## REQUIRED WORK
Your reproduction of the entries should be exact and should contain no pictures.
(DATA UNDER STUDY)
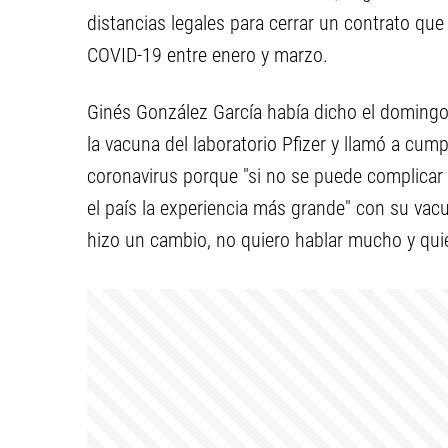
distancias legales para cerrar un contrato que
COVID-19 entre enero y marzo.
Ginés González García había dicho el domingo 
la vacuna del laboratorio Pfizer y llamó a cum
coronavirus porque "si no se puede complicar e
el país la experiencia más grande" con su vac
hizo un cambio, no quiero hablar mucho y quie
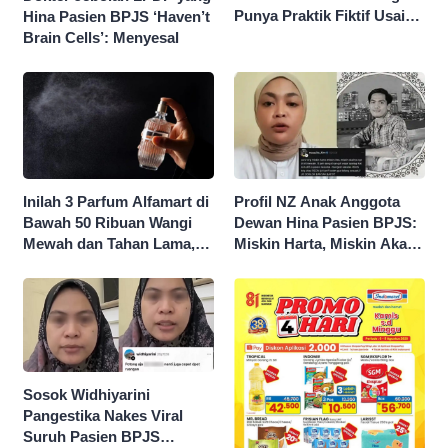
Punya Praktik Fiktif Usai
Hina Pasien BPJS ‘Haven’t
Hina Pasien BPJS
Brain Cells’: Menyesal
Inilah 3 Parfum Alfamart di
Profil NZ Anak Anggota
Bawah 50 Ribuan Wangi
Dewan Hina Pasien BPJS:
Mewah dan Tahan Lama,
Miskin Harta, Miskin Akal
Nggak Kalah Sama Parfum
Pengen Diistimewain!
1 Jutaan!
Sosok Widhiyarini
Pangestika Nakes Viral
Suruh Pasien BPJS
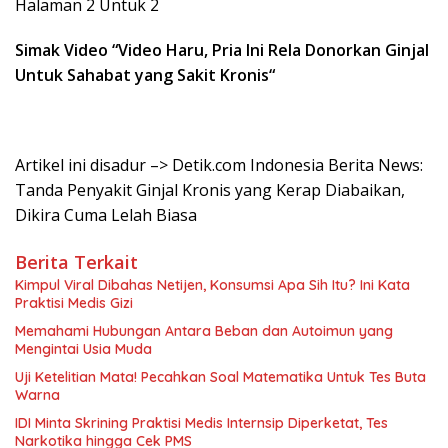
Halaman 2 Untuk 2
Simak Video “
Video Haru, Pria Ini Rela Donorkan Ginjal
Untuk Sahabat yang Sakit Kronis
“
Artikel ini disadur –> Detik.com Indonesia Berita News:
Tanda Penyakit Ginjal Kronis yang Kerap Diabaikan,
Dikira Cuma Lelah Biasa
Berita Terkait
Kimpul Viral Dibahas Netijen, Konsumsi Apa Sih Itu? Ini Kata
Praktisi Medis Gizi
Memahami Hubungan Antara Beban dan Autoimun yang
Mengintai Usia Muda
Uji Ketelitian Mata! Pecahkan Soal Matematika Untuk Tes Buta
Warna
IDI Minta Skrining Praktisi Medis Internsip Diperketat, Tes
Narkotika hingga Cek PMS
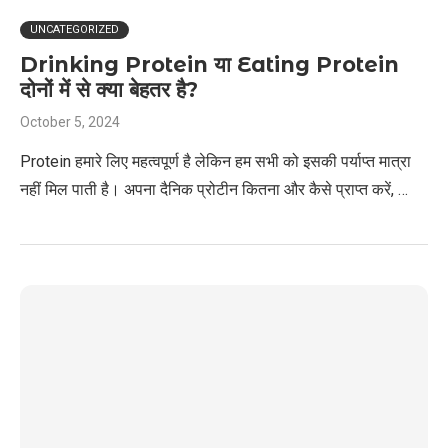
UNCATEGORIZED
Drinking Protein या Eating Protein
दोनों में से क्या बेहतर है?
October 5, 2024
Protein हमारे लिए महत्वपूर्ण है लेकिन हम सभी को इसकी पर्याप्त मात्रा
नहीं मिल पाती है। अपना दैनिक प्रोटीन कितना और कैसे प्राप्त करें, …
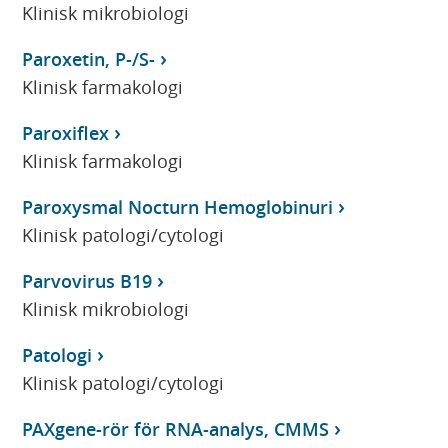
Klinisk mikrobiologi
Paroxetin, P-/S-
Klinisk farmakologi
Paroxiflex
Klinisk farmakologi
Paroxysmal Nocturn Hemoglobinuri
Klinisk patologi/cytologi
Parvovirus B19
Klinisk mikrobiologi
Patologi
Klinisk patologi/cytologi
PAXgene-rör för RNA-analys, CMMS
(End DATA UNDER STUDY)
## SOLUTION TO THE EXERCISE
distancias legales para cerrar un contrato que
COVID-19 entre enero y marzo.
Ginés González García había dicho el domingo 
la vacuna del laboratorio Pfizer y llamó a cum
coronavirus porque "si no se puede complicar e
el país la experiencia más grande" con su vac
hizo un cambio, no quiero hablar mucho y quie
Punya Praktik Fiktif Usai
Hina Pasien BPJS ‘Haven’t
Hina Pasien BPJS
Brain Cells’: Menyesal
Inilah 3 Parfum Alfamart di
Profil NZ Anak Anggota
Bawah 50 Ribuan Wangi
Dewan Hina Pasien BPJS:
Mewah dan Tahan Lama,
Miskin Harta, Miskin Akal
Nggak Kalah Sama Parfum
Pengen Diistimewain!
1 Jutaan!
Sosok Widhiyarini
Pangestika Nakes Viral
Suruh Pasien BPJS
Halaman 2 Untuk 2
Simak Video “
Video Haru, Pria Ini Rela Donorkan Ginjal
Untuk Sahabat yang Sakit Kronis
“
Artikel ini disadur –> Detik.com Indonesia Berita News:
Tanda Penyakit Ginjal Kronis yang Kerap Diabaikan,
Dikira Cuma Lelah Biasa
Berita Terkait
Kimpul Viral Dibahas Netijen, Konsumsi Apa Sih Itu? Ini Kata
Praktisi Medis Gizi
Memahami Hubungan Antara Beban dan Autoimun yang
Mengintai Usia Muda
Uji Ketelitian Mata! Pecahkan Soal Matematika Untuk Tes Buta
Warna
IDI Minta Skrining Praktisi Medis Internsip Diperketat, Tes
Narkotika hingga Cek PMS
UNCATEGORIZED
Drinking Protein या Eating Protein
दोनों में से क्या बेहतर है?
October 5, 2024
Protein हमारे लिए महत्वपूर्ण है लेकिन हम सभी को इसकी पर्याप्त मात्रा
नहीं मिल पाती है। अपना दैनिक प्रोटीन कितना और कैसे प्राप्त करें, …
Klinisk mikrobiologi
Paroxetin, P-/S-
Klinisk farmakologi
Paroxiflex
Klinisk farmakologi
Paroxysmal Nocturn Hemoglobinuri
Klinisk patologi/cytologi
Parvovirus B19
Klinisk mikrobiologi
Patologi
Klinisk patologi/cytologi
PAXgene-rör för RNA-analys, CMMS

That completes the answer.